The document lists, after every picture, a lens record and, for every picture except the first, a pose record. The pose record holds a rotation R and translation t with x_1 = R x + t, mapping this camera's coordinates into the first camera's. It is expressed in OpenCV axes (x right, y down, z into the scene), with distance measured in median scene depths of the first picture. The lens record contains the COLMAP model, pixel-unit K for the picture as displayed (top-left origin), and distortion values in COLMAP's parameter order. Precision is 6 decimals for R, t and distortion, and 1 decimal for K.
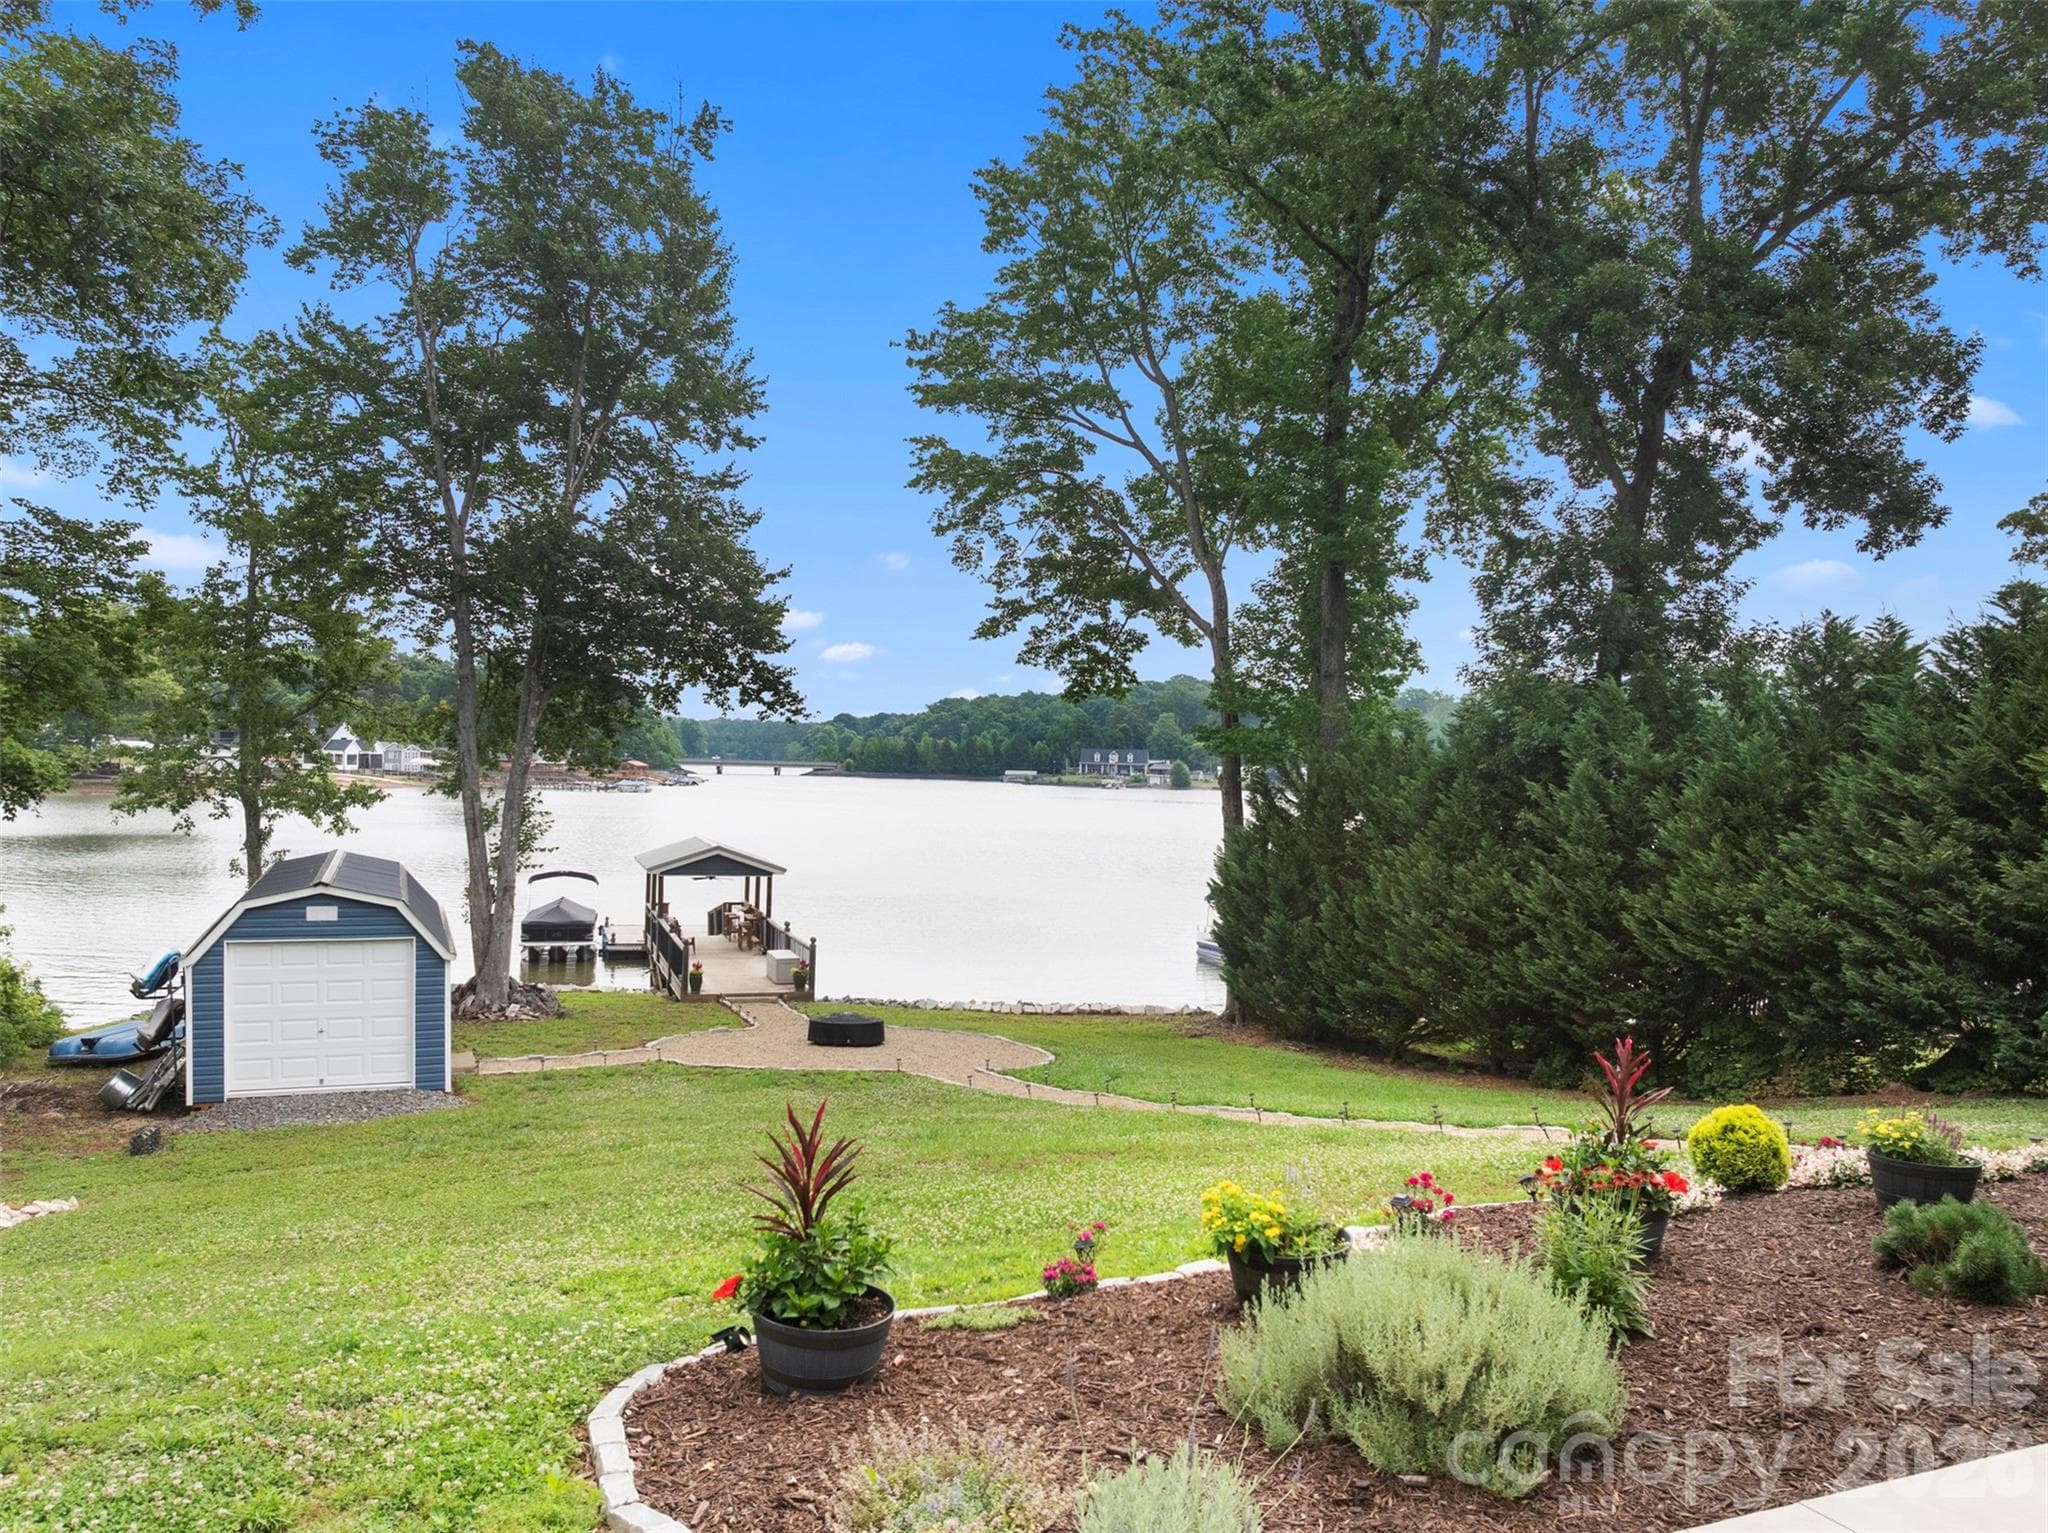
lens RADIAL K [[1437.0, 0, 1099.5], [0, 1437.0, 770.7], [0, 0, 1]] dist [-0.008035, -0.048746]
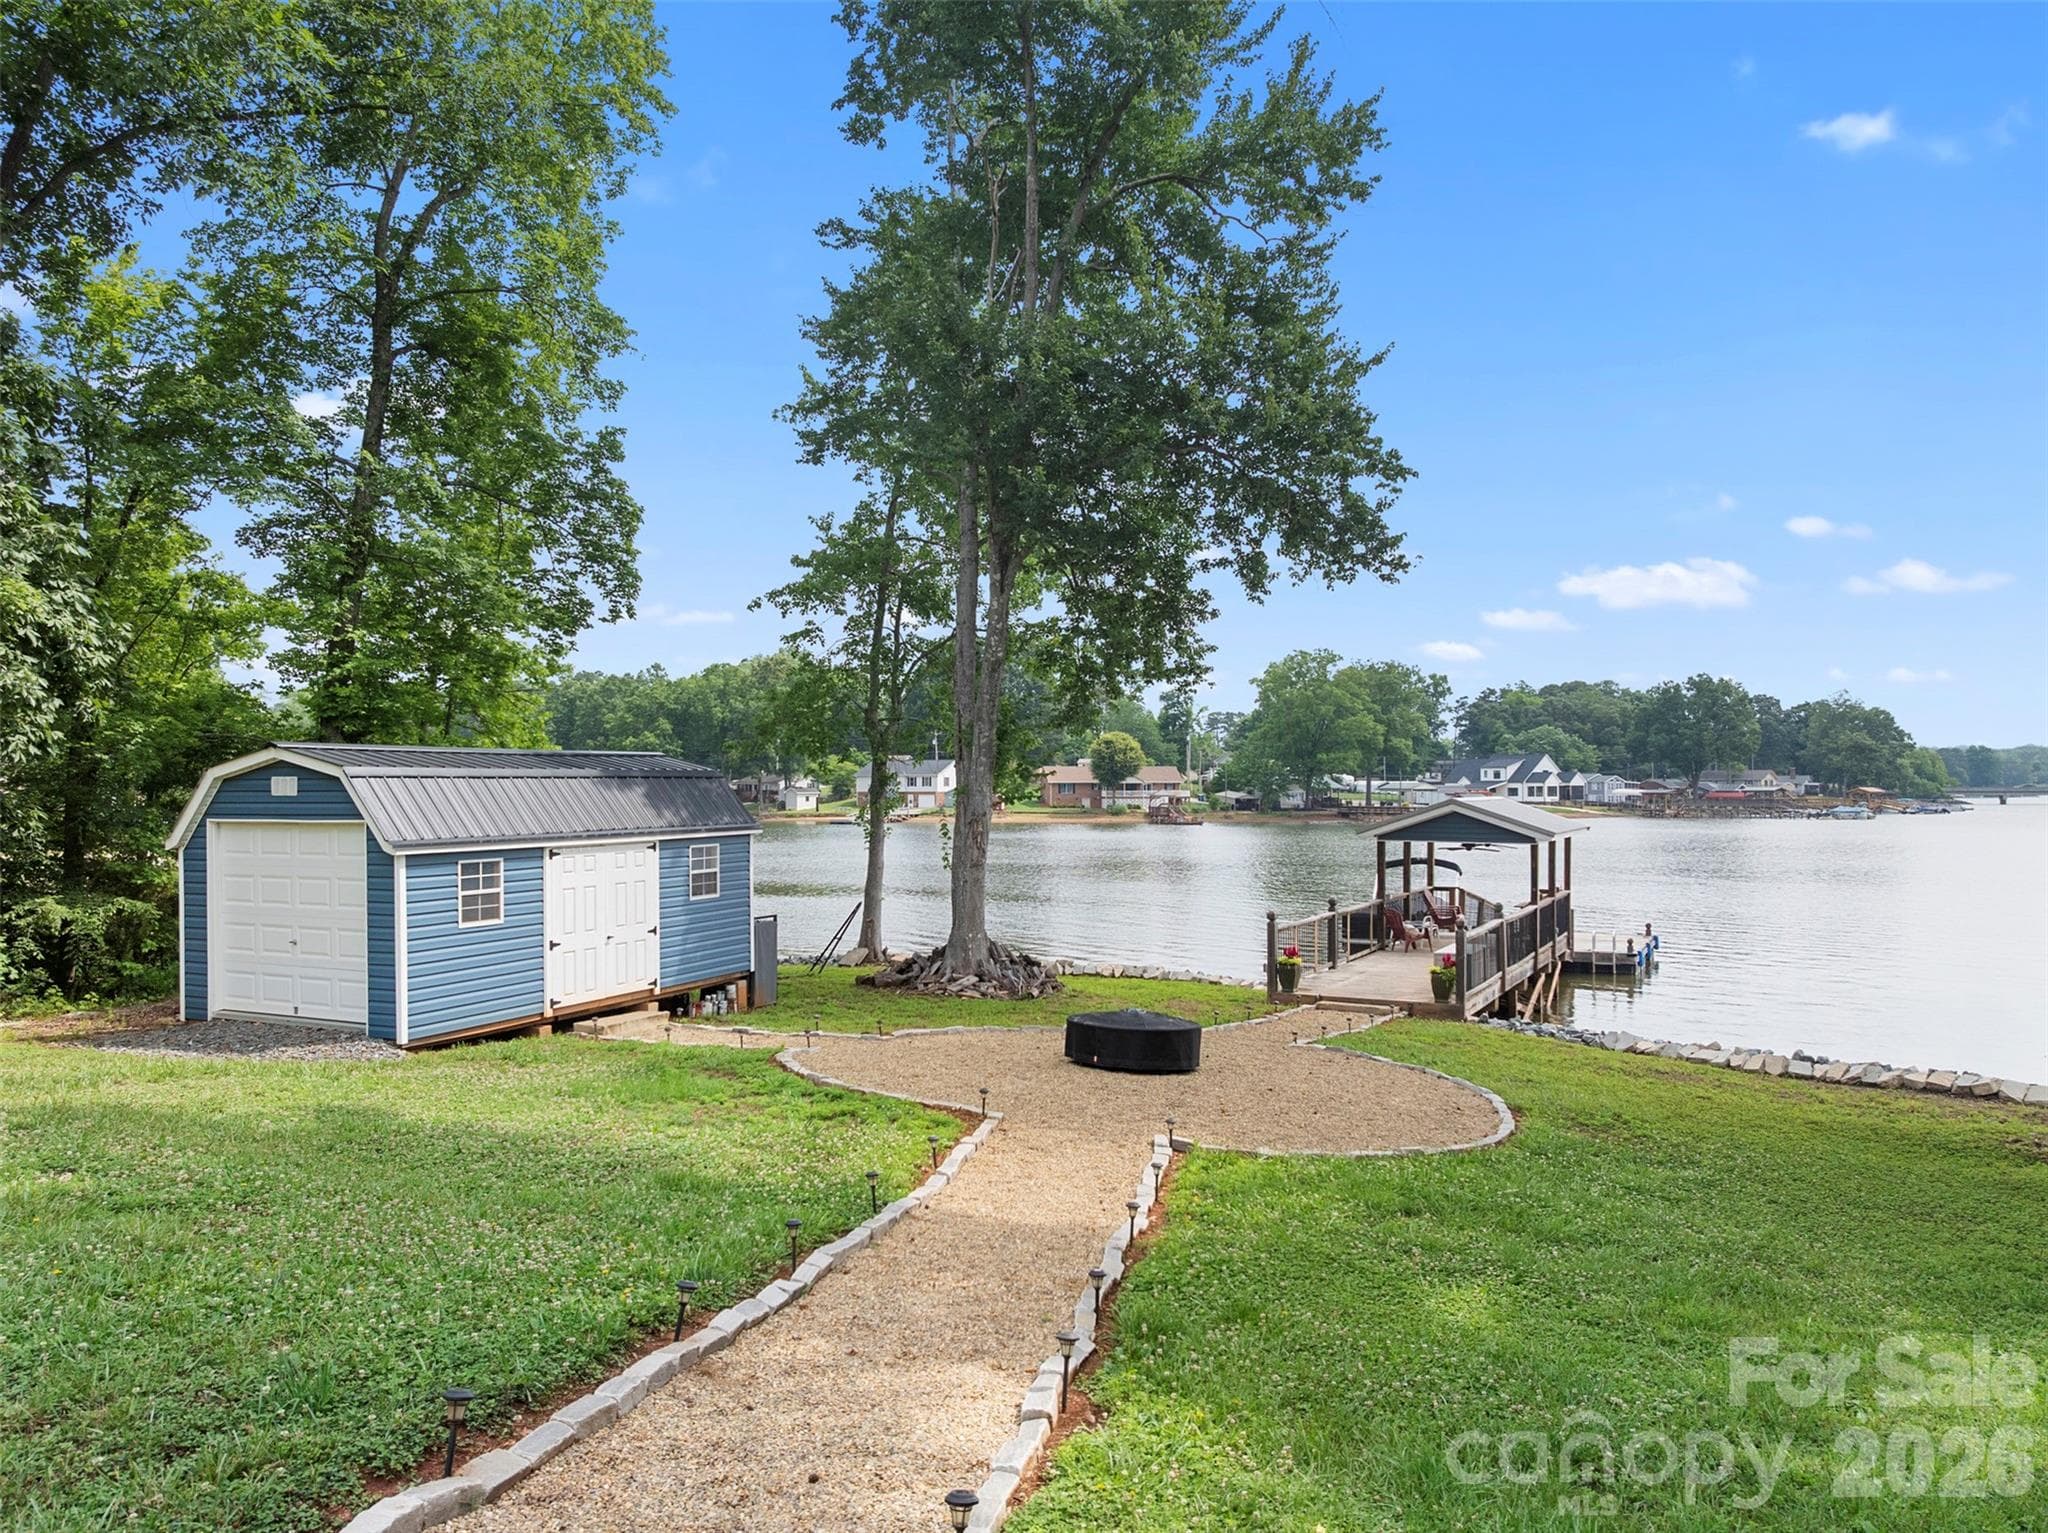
lens RADIAL K [[1437.0, 0, 1099.5], [0, 1437.0, 770.7], [0, 0, 1]] dist [-0.008035, -0.048746]
pose [[0.662985, -0.042772, -0.747410, 0.174709], [0.019315, 0.999011, -0.040037, 0.073194], [0.748384, 0.012108, 0.663155, 0.460207]]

• [Work item]
Reproduce the material above with "pose record" changed to "pose entry" wherever it occurs and everything else left as it is, omitting the pictures.

• [Exercise result]
The document lists, after every picture, a lens record and, for every picture except the first, a pose entry. The pose entry holds a rotation R and translation t with x_1 = R x + t, mapping this camera's coordinates into the first camera's. It is expressed in OpenCV axes (x right, y down, z into the scene), with distance measured in median scene depths of the first picture. The lens record contains the COLMAP model, pixel-unit K for the picture as displayed (top-left origin), and distortion values in COLMAP's parameter order. Precision is 6 decimals for R, t and distortion, and 1 decimal for K.
lens RADIAL K [[1437.0, 0, 1099.5], [0, 1437.0, 770.7], [0, 0, 1]] dist [-0.008035, -0.048746]
lens RADIAL K [[1437.0, 0, 1099.5], [0, 1437.0, 770.7], [0, 0, 1]] dist [-0.008035, -0.048746]
pose [[0.662985, -0.042772, -0.747410, 0.174709], [0.019315, 0.999011, -0.040037, 0.073194], [0.748384, 0.012108, 0.663155, 0.460207]]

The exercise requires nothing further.